- **REQUIREMENT**:
Select all lines holding the word "pixel" from the entries that follow.

- **DATA EXCERPTS**:

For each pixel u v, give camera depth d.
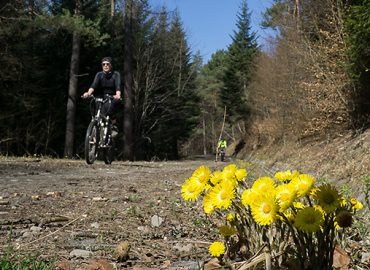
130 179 7.31
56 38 25.86
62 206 4.07
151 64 34.28
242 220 1.74
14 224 3.19
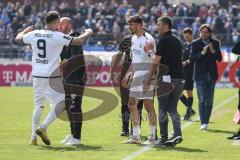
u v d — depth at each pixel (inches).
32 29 1341.0
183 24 3912.4
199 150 1283.2
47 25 1295.5
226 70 3297.2
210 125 1754.4
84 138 1461.6
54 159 1154.0
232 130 1640.0
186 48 1875.0
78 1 4183.1
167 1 4165.8
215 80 1652.3
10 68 3430.1
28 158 1164.5
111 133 1558.8
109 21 3900.1
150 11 4099.4
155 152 1250.0
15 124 1738.4
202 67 1643.7
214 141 1423.5
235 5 4156.0
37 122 1330.0
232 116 1999.3
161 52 1286.9
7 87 3329.2
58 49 1285.7
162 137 1328.7
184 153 1241.4
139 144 1360.7
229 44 3690.9
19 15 3954.2
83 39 1282.0
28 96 2743.6
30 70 3435.0
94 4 4165.8
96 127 1684.3
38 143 1360.7
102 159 1160.2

- **ANSWER BOX**:
For each pixel u v, give camera depth d.
u v d — depth at each pixel (inches).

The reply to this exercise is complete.